** Source material follows **
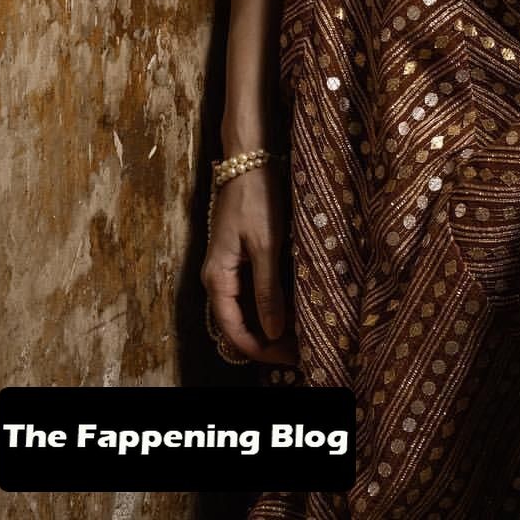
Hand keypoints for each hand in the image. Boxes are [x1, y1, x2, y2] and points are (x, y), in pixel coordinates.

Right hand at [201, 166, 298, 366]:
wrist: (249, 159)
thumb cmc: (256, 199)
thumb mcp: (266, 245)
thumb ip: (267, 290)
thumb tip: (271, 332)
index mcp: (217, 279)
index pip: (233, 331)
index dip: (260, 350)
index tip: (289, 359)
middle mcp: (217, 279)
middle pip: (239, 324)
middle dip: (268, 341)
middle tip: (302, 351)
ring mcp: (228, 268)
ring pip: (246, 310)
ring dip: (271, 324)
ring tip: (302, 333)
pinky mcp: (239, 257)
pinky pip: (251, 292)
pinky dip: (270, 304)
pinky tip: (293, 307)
** End of Source material **
** Source material follows **
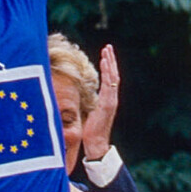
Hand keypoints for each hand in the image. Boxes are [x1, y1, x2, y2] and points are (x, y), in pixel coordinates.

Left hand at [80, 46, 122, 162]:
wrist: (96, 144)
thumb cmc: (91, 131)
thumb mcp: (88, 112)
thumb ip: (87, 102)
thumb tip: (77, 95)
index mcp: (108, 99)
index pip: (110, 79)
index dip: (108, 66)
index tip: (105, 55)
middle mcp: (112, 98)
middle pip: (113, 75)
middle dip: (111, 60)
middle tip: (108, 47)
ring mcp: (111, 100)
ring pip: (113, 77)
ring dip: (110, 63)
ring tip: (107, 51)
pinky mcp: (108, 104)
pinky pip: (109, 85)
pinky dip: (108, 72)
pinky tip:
** End of Source material **
** Source material follows **
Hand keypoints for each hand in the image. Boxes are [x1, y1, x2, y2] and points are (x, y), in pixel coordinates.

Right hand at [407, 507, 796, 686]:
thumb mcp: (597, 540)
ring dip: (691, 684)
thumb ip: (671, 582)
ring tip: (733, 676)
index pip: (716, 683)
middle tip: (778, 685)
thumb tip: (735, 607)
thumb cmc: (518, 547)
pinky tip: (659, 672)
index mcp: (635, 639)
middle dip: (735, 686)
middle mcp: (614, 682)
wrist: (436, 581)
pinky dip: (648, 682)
** End of Source material **
> _Task goal_
Check each line of the entries above for the word "ring". List the ones that have it.

> _Result_
ring mcp: (228, 268)
ring pip: (246, 310)
ring dip: (271, 324)
ring tip: (302, 333)
ring mcp: (111, 100)
ring pip: (113, 77)
ring dip: (110, 63)
ring tip: (107, 51)
ring dip: (691, 684)
ring tip: (733, 676)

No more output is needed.